M2SFormer: Multi-Spectral and Multi-Scale Attention with Edge-Aware Difficulty Guidance for Image Forgery Localization

Ju-Hyeon Nam; Dong-Hyun Moon; Sang-Chul Lee

2025 ICCV ICCV 2025

M2SFormer: Multi-Spectral and Multi-Scale Attention with Edge-Aware Difficulty Guidance for Image Forgery Localization

Abstract

Image editing techniques have rapidly advanced, facilitating both innovative use cases and malicious manipulation of digital images. Deep learning-based methods have recently achieved high accuracy in pixel-level forgery localization, yet they frequently struggle with computational overhead and limited representation power, particularly for subtle or complex tampering. In this paper, we propose M2SFormer, a novel Transformer encoder-based framework designed to overcome these challenges. Unlike approaches that process spatial and frequency cues separately, M2SFormer unifies multi-frequency and multi-scale attentions in the skip connection, harnessing global context to better capture diverse forgery artifacts.

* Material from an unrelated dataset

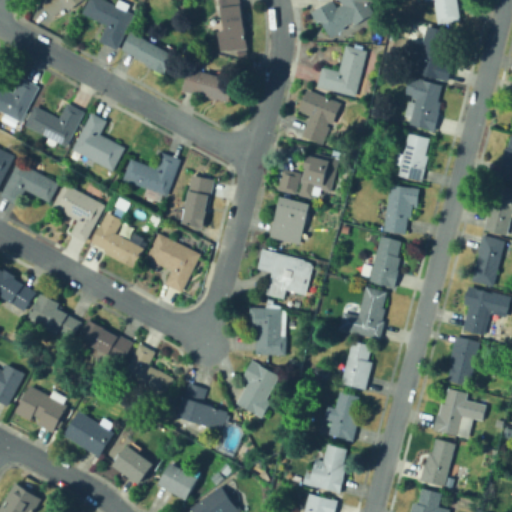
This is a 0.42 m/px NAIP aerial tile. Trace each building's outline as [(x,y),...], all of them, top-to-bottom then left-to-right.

Additionally, our framework addresses the loss of fine detail during upsampling by utilizing a global prior map--a curvature metric indicating the difficulty of forgery localization--which then guides a difficulty-guided attention module to preserve subtle manipulations more effectively. Extensive experiments on multiple benchmark datasets demonstrate that M2SFormer outperforms existing state-of-the-art models, offering superior generalization in detecting and localizing forgeries across unseen domains. Our M2SFormer code is available in Github Link.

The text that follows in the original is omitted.